Old El Paso
- Product type: Tex-Mex food
- Owner: General Mills
- Country: United States
- Introduced: 1938; 88 years ago
- Markets: Worldwide
- Previous owners: Mountain Pass Canning Company Pet, Inc. Pillsbury Company
- Tagline: "Start Somewhere Fresh"
- Website: www.oldelpaso.com

= Old El Paso =

American brand of Tex-Mex food

Old El Paso is a brand of Tex-Mex-style foods from American food producer General Mills. These include dinner kits, tacos and tortillas, taco seasoning, sauces, condiments, rice, and refried beans.

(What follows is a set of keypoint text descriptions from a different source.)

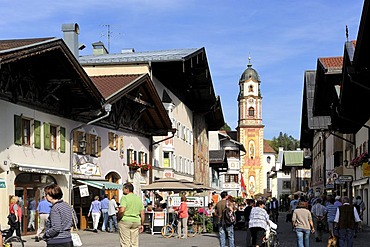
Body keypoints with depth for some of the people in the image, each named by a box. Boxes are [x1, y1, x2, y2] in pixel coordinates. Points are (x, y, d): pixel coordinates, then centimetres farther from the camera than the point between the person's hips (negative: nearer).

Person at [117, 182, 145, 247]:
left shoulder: (124, 197, -7)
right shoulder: (139, 198, 12)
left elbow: (122, 210, -20)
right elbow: (142, 213, 11)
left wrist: (118, 218, -4)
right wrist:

Old El Paso products are marketed across the globe. The brand is owned by General Mills. Pillsbury acquired it in 1995, when its then-parent company Grand Metropolitan bought Pet, Inc., which had itself taken over the brand in 1968 from the Mountain Pass Canning Company.

The name is a reference to the city of El Paso, Texas, and the historical "Old" period when Texas was a part of Mexico.

==History and products==
In 1917, the Mountain Pass Canning Company in New Mexico was bought from a local in El Paso, Texas. The Old El Paso company originally started by selling canned tomatoes and pinto beans. By 1938, Old El Paso was registered as a trade mark.

Old El Paso relocated to many locations around the United States, before finally settling in Texas in 1958. In 1969, Old El Paso became the first national brand to offer a full line of Mexican meals in supermarkets and the first to advertise Mexican cuisine in the United States.

In the 1970s, American supermarkets created a Mexican food section in their stores for the first time, due to the influence of Old El Paso and other Mexican food products. Also in the 1970s, Old El Paso introduced a taco dinner globally, where many international markets were unfamiliar with Mexican cuisine.

In 2010, Old El Paso released products under the "Smart Fiesta" line, also known as "Healthy Fiesta" in some regions. This line features healthier alternatives for their traditional dinner kits. The Smart Fiesta dinner kits include hard and soft taco shells and tortillas made with whole grain, and fajita and taco seasoning with reduced sodium.

A commercial for Old El Paso products aired primarily in Australia in the mid/late 2000s featured a young girl asking in Spanish, "¿Por qué no los dos?" ("Why not both" or literally, "Why not the two?"). Clips of this catchphrase in the commercial became an Internet meme.

In 2013, Old El Paso introduced their new frozen entrees line, only available in the United States. The product line features frozen ready-made burritos, quesadillas, enchiladas, and fajitas. The entrees are available in chicken, ground beef, or steak. There are no vegan or vegetarian options currently.

In 2019, Old El Paso introduced a new shredded cheese line in partnership with Crystal Farms Dairy Company.

In September 2026, General Mills announced that it would become the new title sponsor of the Sun Bowl, a college football bowl game, via the Old El Paso brand, rebranding the game as the Old El Paso Sun Bowl.

Old El Paso is sold in the United States, Canada, Denmark, the United Kingdom, Germany, Australia, New Zealand, Ireland, France, Italy, Spain, Portugal, Switzerland, Sweden, Norway, and Finland, among other countries.